What you will do: Filter the listing below, keeping only the lines with the word "satellite".

--- Supplied entries Enclosed Below ---

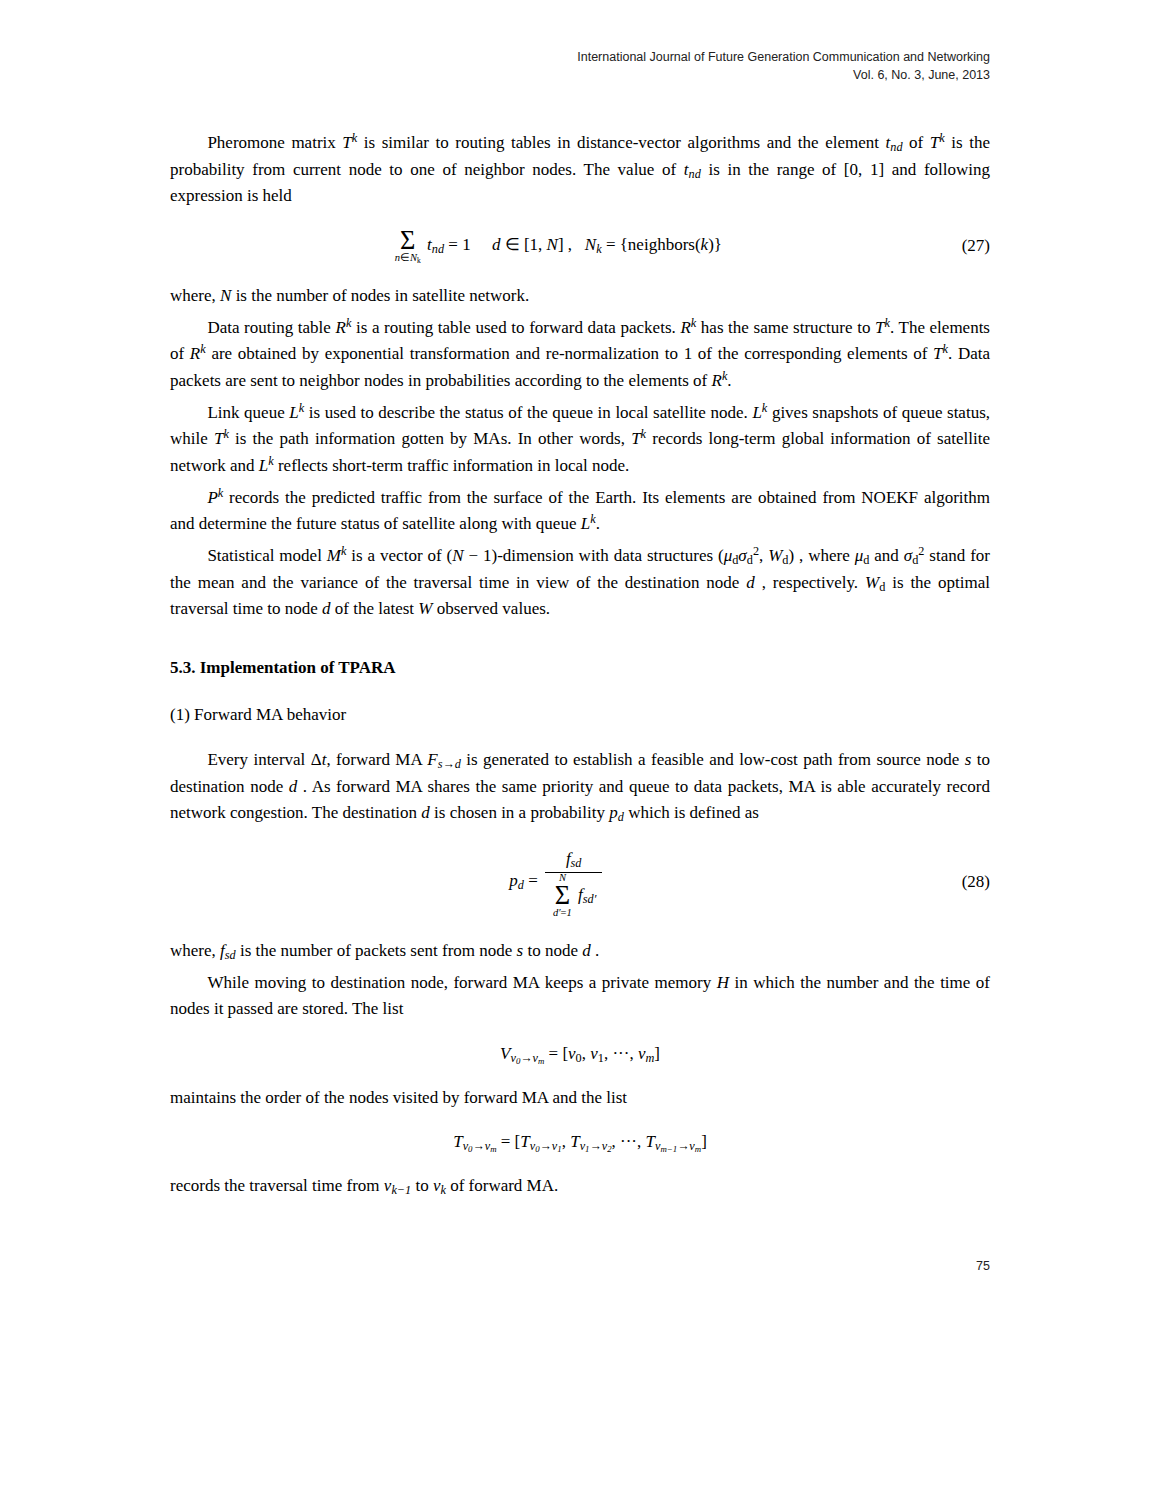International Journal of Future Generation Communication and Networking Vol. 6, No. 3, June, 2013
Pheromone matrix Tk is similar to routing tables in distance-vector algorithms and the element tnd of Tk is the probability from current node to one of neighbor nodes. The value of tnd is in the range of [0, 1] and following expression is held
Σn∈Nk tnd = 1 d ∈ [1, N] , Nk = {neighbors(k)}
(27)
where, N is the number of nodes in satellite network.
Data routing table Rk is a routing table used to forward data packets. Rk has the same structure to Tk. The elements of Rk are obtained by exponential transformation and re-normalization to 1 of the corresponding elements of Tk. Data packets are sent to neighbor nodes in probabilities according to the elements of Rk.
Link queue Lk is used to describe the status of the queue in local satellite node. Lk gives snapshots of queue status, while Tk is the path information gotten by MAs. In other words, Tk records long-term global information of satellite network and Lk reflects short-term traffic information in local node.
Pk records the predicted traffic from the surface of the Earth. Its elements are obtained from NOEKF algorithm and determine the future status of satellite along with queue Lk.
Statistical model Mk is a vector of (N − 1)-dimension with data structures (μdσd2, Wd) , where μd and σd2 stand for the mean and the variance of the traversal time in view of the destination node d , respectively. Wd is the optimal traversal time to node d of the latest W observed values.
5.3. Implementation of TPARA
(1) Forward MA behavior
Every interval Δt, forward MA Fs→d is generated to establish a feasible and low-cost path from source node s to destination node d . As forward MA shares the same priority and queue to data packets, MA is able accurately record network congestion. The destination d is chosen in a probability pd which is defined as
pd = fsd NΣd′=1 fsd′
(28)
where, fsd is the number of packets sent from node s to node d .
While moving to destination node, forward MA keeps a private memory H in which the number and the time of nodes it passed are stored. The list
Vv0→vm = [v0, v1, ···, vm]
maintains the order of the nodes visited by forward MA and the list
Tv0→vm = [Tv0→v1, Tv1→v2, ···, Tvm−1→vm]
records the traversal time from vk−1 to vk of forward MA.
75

--- End of Enclosed Supplied entries ---
--- Supplied entries Enclosed Below ---

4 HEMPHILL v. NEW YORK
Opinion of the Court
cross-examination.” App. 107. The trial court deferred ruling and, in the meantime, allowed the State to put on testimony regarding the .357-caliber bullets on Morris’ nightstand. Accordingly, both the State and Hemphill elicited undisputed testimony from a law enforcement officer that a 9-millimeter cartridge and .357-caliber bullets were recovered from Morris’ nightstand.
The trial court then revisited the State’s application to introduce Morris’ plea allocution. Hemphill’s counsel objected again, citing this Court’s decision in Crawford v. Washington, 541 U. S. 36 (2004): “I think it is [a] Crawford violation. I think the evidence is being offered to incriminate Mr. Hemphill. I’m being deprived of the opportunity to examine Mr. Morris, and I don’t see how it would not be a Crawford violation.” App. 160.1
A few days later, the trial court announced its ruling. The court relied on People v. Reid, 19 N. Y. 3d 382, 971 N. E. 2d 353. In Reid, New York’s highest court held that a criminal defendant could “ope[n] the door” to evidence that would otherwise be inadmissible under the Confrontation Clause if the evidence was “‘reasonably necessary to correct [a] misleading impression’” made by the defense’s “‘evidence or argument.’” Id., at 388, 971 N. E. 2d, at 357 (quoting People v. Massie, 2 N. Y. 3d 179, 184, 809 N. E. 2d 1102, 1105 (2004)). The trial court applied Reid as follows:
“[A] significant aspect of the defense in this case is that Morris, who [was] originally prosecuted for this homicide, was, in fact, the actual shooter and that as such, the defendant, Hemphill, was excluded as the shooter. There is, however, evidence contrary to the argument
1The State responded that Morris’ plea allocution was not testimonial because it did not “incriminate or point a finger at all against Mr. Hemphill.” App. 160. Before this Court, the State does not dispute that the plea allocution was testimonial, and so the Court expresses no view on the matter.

--- End of Enclosed Supplied entries ---
--- Supplied entries Enclosed Below ---

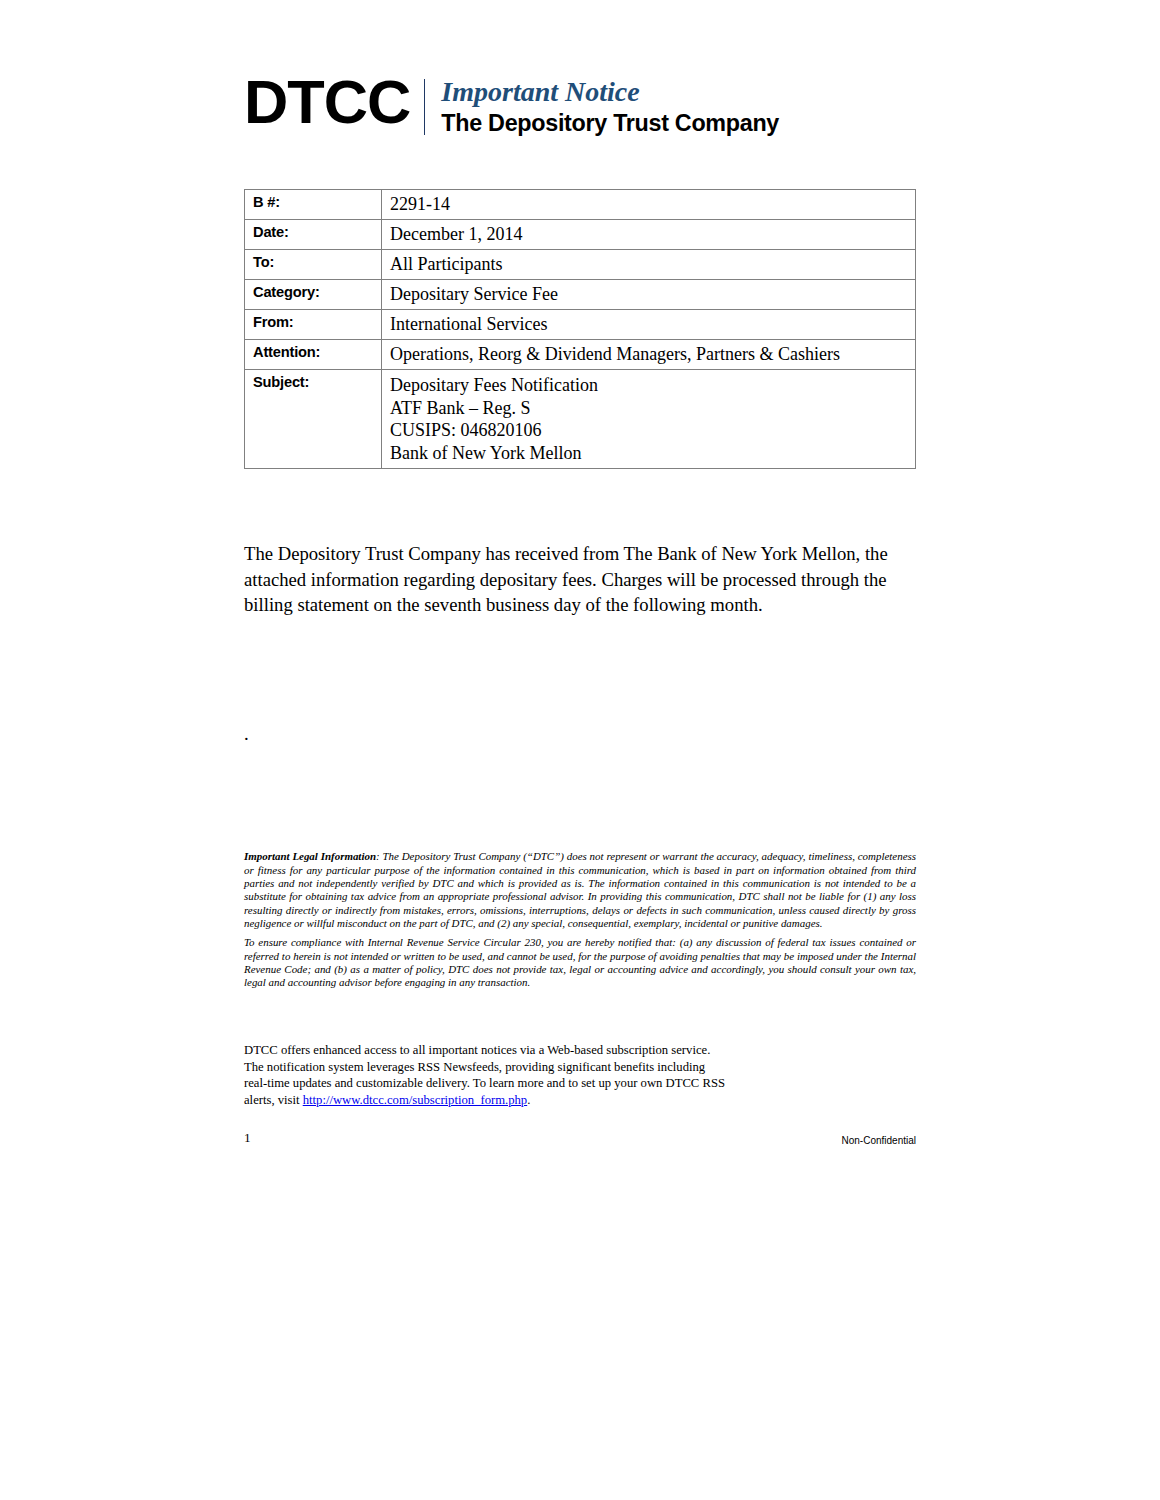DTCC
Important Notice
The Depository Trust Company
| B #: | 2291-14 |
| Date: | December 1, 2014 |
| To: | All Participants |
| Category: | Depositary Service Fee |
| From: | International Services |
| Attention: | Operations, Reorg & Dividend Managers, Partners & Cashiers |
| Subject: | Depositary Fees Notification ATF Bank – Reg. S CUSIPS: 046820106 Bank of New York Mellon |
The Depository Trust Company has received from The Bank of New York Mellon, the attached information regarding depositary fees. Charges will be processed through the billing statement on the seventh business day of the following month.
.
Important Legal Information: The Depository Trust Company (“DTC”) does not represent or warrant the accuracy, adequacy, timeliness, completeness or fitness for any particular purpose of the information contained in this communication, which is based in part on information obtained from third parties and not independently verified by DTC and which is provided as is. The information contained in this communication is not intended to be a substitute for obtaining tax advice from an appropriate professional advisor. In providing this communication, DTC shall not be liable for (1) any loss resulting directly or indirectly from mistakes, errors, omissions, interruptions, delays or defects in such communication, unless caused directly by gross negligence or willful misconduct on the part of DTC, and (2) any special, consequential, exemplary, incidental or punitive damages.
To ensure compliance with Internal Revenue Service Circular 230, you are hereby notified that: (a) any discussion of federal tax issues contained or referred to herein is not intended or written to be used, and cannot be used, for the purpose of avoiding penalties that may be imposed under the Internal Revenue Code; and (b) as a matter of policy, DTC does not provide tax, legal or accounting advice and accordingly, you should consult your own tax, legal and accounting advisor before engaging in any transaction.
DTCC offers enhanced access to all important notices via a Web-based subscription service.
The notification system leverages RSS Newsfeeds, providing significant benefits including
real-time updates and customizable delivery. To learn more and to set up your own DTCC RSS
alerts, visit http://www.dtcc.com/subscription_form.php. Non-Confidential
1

--- End of Enclosed Supplied entries ---

Solution to the problem:
where, N is the number of nodes in satellite network.
Link queue Lk is used to describe the status of the queue in local satellite node. Lk gives snapshots of queue status, while Tk is the path information gotten by MAs. In other words, Tk records long-term global information of satellite network and Lk reflects short-term traffic information in local node.
Pk records the predicted traffic from the surface of the Earth. Its elements are obtained from NOEKF algorithm and determine the future status of satellite along with queue Lk.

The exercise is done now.